In Texas, a Standard Possession Order (SPO) is a default custody arrangement following divorce or separation. The SPO allows parents to decide parenting time schedules when both agree. It also outlines a standard visitation schedule for the non-custodial parent.
The court can choose to deviate from the standard schedule and create a customized custody arrangement when it’s in the child’s best interest.
What Is a Standard Possession Order?
A possession order is a court order that outlines when each parent has a right to spend time with the child.
In Texas, the Standard Possession Order (SPO) is used in most cases if the child is age three or older. The SPO allows parents to decide parenting time schedules when both agree. The Standard Possession Order (SPO) outlines times when the non-custodial parent is allowed visitation in the event the parents don’t agree.

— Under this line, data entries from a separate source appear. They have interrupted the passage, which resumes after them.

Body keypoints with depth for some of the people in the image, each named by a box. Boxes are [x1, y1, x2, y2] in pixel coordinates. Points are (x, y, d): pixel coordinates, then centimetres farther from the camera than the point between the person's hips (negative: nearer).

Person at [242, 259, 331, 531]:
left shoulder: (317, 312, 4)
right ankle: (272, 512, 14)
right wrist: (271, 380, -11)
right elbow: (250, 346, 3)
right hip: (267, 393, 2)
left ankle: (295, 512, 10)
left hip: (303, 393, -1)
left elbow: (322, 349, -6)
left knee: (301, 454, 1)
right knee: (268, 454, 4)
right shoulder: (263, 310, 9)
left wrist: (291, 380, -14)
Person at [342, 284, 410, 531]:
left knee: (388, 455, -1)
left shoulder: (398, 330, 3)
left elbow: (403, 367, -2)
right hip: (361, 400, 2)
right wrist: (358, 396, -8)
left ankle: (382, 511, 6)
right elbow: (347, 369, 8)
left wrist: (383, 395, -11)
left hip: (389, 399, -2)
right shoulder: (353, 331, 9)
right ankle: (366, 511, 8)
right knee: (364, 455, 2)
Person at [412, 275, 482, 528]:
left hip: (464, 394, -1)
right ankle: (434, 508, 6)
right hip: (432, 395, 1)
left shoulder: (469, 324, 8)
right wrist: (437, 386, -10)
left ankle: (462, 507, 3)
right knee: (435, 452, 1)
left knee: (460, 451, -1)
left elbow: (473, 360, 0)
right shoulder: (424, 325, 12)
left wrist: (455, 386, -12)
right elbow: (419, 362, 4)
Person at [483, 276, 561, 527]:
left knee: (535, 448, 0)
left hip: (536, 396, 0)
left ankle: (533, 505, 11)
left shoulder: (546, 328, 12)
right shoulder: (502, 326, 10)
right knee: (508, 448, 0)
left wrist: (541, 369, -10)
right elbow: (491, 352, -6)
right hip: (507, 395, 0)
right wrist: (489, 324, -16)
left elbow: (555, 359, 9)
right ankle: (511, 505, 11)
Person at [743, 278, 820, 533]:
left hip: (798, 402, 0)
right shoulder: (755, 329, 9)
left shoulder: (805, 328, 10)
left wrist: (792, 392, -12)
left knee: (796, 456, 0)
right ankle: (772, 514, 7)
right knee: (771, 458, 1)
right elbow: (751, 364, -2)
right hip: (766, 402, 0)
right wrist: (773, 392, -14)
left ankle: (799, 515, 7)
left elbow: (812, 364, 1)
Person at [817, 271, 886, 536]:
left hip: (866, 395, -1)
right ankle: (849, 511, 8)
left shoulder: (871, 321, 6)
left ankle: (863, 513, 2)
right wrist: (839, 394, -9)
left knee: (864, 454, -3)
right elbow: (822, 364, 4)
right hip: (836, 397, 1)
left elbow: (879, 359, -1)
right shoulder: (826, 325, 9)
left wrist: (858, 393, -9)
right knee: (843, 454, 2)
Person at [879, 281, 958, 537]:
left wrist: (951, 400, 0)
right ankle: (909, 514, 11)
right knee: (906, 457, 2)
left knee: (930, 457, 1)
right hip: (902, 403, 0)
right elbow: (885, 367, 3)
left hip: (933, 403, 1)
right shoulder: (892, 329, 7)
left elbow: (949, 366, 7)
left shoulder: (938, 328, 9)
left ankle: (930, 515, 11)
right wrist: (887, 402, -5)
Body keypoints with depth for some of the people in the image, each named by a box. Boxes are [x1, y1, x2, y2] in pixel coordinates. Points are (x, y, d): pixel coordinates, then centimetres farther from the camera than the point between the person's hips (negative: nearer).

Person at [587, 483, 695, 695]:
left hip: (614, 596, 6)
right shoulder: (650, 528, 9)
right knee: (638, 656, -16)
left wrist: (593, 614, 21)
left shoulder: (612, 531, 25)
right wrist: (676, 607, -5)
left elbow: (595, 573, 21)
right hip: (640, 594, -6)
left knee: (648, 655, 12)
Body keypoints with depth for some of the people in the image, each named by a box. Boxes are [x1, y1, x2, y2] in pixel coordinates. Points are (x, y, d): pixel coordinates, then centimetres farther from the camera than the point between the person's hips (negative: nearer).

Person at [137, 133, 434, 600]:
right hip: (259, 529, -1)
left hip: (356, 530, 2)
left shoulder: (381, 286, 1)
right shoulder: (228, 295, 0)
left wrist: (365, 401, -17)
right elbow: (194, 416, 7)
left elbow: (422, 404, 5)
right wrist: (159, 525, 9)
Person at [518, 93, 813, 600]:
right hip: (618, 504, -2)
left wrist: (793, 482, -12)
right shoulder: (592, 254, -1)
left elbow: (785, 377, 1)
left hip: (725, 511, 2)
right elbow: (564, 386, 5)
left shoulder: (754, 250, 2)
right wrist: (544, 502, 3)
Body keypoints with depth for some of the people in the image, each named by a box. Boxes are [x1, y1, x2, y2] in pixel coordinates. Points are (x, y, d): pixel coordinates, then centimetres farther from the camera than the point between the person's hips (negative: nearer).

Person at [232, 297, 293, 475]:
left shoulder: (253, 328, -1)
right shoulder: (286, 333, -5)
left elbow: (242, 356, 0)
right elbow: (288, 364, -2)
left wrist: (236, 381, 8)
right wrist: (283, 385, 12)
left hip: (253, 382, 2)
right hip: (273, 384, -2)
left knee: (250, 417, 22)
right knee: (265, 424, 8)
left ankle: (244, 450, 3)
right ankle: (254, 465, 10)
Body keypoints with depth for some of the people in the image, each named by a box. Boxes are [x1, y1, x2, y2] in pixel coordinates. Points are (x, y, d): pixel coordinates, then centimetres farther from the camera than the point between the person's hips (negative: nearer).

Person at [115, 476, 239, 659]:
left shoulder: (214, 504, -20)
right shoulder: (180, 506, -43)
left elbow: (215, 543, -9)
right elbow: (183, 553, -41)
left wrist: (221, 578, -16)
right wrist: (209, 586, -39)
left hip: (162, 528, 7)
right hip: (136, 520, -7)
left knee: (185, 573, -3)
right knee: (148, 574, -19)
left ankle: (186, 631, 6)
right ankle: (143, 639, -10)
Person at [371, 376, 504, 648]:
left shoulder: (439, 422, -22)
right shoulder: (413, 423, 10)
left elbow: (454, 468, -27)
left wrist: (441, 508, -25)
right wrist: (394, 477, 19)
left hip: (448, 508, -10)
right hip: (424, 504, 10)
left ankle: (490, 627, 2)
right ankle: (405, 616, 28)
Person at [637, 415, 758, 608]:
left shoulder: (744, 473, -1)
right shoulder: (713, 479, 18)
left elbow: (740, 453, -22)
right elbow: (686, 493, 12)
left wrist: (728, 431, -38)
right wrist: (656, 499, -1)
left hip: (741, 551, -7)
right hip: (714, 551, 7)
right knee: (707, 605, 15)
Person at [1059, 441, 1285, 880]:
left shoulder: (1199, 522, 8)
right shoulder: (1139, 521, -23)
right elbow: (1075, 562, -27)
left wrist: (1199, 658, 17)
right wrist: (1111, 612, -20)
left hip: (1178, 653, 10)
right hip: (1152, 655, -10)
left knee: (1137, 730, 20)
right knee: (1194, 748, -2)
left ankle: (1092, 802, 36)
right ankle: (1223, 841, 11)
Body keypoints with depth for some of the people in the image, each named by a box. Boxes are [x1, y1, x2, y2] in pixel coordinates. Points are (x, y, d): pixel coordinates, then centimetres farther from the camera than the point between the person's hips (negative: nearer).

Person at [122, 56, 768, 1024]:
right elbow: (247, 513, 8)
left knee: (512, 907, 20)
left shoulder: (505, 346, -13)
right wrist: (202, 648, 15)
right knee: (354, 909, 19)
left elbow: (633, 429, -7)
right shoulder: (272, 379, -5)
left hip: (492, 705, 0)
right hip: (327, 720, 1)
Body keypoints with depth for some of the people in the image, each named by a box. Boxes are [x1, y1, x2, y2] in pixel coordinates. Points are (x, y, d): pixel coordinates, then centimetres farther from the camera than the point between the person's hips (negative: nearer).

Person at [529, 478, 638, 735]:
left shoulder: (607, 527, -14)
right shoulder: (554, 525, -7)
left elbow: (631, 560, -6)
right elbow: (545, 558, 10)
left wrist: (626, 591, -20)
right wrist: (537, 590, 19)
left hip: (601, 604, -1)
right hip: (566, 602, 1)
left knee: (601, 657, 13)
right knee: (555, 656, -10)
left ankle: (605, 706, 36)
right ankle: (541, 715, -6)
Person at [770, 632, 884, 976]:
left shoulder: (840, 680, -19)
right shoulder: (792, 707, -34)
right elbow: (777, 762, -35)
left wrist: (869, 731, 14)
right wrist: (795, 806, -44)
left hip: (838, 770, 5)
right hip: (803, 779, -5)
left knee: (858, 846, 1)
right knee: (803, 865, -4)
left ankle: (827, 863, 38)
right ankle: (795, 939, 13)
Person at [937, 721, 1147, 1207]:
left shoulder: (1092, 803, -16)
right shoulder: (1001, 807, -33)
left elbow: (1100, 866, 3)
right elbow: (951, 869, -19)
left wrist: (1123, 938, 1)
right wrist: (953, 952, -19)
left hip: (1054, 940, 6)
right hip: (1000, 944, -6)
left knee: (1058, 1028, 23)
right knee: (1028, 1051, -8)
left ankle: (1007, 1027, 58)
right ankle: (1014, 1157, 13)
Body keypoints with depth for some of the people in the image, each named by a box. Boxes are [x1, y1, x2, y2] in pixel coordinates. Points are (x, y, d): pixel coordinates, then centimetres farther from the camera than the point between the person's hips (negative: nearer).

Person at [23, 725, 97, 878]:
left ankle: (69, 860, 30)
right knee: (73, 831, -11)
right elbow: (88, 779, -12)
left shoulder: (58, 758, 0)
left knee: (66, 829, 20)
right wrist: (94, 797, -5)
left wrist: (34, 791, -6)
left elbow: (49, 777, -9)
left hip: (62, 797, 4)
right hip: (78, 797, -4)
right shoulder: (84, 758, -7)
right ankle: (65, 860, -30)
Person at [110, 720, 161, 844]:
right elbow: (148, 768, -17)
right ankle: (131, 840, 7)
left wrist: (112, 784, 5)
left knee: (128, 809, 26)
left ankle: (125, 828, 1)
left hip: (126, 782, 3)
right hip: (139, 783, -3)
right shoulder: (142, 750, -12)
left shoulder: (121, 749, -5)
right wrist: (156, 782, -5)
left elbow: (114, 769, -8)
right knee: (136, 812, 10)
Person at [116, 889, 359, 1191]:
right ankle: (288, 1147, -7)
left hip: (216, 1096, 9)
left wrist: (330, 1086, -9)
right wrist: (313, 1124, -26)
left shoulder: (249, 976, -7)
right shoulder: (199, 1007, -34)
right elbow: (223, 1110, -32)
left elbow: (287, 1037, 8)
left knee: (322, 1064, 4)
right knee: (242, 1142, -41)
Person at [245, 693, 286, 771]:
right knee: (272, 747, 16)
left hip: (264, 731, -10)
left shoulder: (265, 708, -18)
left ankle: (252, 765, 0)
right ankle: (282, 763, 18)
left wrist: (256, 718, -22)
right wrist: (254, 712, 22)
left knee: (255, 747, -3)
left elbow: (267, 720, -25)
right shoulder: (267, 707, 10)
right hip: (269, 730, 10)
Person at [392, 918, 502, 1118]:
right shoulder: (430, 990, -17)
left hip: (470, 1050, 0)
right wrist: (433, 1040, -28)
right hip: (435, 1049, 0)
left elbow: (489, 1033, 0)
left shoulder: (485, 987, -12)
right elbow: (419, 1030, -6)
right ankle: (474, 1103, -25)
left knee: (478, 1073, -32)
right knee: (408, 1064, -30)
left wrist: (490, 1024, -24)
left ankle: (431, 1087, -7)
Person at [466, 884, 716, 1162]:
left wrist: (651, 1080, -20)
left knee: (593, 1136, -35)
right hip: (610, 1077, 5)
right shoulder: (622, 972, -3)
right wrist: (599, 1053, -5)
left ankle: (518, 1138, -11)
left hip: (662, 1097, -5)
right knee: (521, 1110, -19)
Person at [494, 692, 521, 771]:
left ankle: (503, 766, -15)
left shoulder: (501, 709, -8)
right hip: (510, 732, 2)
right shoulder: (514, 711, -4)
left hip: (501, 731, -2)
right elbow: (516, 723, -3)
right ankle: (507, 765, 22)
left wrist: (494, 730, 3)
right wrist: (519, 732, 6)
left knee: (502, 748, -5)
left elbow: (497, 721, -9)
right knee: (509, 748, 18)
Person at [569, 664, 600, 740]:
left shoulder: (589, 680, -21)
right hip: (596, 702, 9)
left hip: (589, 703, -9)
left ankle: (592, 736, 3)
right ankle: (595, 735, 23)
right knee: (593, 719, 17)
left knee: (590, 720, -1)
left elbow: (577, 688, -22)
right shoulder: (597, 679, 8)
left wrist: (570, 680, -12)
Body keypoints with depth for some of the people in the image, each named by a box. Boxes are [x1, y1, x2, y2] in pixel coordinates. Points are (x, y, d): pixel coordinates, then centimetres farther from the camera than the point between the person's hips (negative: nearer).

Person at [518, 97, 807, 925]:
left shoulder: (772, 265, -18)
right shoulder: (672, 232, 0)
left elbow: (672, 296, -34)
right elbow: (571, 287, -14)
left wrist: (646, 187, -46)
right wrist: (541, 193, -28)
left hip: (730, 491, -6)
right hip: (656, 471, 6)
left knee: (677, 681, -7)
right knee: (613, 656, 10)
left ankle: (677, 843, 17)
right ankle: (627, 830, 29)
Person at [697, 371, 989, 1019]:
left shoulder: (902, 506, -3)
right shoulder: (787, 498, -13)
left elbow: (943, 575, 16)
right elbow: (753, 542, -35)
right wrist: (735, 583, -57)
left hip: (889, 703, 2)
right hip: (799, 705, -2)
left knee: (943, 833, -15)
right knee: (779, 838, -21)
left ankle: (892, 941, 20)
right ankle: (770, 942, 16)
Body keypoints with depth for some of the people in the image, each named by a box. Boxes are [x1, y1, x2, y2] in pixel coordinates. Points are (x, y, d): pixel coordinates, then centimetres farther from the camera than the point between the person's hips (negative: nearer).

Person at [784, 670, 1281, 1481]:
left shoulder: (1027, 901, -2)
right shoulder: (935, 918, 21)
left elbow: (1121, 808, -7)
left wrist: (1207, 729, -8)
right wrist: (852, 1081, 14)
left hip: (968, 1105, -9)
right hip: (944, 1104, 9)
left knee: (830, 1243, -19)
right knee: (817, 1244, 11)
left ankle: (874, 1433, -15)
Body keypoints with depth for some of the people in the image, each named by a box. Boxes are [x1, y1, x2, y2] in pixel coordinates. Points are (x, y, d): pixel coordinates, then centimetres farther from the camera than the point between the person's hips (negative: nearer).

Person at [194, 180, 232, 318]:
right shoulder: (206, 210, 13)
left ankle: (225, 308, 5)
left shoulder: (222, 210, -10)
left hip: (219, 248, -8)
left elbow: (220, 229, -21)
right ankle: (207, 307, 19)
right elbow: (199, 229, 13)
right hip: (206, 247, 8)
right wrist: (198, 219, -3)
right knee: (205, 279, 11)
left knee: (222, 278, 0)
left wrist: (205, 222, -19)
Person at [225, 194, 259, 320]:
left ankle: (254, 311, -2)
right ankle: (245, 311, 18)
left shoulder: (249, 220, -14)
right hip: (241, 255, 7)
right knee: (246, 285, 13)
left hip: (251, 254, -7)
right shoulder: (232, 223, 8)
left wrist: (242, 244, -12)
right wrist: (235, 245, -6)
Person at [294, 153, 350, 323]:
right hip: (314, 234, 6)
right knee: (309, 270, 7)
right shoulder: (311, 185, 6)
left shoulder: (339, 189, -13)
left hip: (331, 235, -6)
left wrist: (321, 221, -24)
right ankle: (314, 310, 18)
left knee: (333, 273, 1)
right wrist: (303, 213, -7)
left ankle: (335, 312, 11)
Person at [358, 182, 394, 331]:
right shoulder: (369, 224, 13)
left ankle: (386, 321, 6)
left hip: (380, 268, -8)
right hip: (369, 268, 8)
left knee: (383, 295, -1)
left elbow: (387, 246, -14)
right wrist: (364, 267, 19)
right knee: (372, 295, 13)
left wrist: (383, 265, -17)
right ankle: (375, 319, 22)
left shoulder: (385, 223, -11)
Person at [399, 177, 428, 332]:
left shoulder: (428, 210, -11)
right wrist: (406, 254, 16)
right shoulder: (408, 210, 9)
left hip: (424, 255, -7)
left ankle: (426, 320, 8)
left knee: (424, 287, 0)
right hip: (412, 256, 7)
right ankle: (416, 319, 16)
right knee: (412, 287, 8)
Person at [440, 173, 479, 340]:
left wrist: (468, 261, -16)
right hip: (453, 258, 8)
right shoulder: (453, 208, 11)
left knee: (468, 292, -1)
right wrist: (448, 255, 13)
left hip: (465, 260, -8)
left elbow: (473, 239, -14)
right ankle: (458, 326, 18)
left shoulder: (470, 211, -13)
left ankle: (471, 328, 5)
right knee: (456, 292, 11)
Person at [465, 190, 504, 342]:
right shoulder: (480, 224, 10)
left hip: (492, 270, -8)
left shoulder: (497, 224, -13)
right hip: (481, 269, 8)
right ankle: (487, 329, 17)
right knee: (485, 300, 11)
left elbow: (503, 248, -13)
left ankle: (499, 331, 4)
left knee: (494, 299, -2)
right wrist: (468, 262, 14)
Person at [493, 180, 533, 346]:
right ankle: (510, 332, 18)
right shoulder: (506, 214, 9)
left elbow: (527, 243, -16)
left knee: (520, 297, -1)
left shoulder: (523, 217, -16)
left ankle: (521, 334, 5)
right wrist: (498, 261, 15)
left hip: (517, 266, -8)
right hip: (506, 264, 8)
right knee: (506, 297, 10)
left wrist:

The court can create a modified custody arrangement if the SPO is not in the child’s best interests.
Relevant law: Texas Family Code 153.252
How an SPO Works in Texas
The Standard Possession Order in Texas typically works as follows when parents live within 50 miles of each other.
The non-custodial parent is typically entitled to possession of the child on the first, third, and fifth weekends of each month, beginning on Friday at 6:00 PM and ending on Sunday at 6:00 PM. This weekend possession allows the non-custodial parent to spend quality time with the child during weekends.
In addition to weekend possession, the non-custodial parent may have visitation with the child every Thursday during the school year, from 6:00 PM to 8:00 PM. This mid-week visitation provides the non-custodial parent with additional time to maintain a meaningful relationship with the child.
The SPO includes provisions for holiday possession, allowing both parents to share holidays and special occasions with the child. For example, the SPO typically alternates major holidays such as Thanksgiving, Christmas, and New Year’s Day between the parents.
During the summer months, the non-custodial parent typically has extended possession of the child for a specified period, which may vary depending on the terms of the SPO. This extended summer possession allows the non-custodial parent to spend more time with the child during the summer break from school.
Flexibility and Modifications
While the Standard Possession Order provides a default schedule for child custody arrangements, parents have the flexibility to modify the schedule by mutual agreement or by seeking court approval for modifications. Parents may choose to customize the possession schedule to accommodate work schedules, travel plans, or the child’s extracurricular activities.
Relevant law: Texas Family Code 153.
Ultimately, the goal of the Standard Possession Order in Texas is to promote co-parenting and cooperation between parents while prioritizing the best interests of the child. Parents are encouraged to work together to create a custody arrangement that fosters a supportive and nurturing environment for their child, even if it deviates from the standard schedule outlined in the SPO.
If disputes arise regarding custody or visitation, parents can seek guidance from family law professionals or the court to resolve issues and ensure that the child’s needs are met.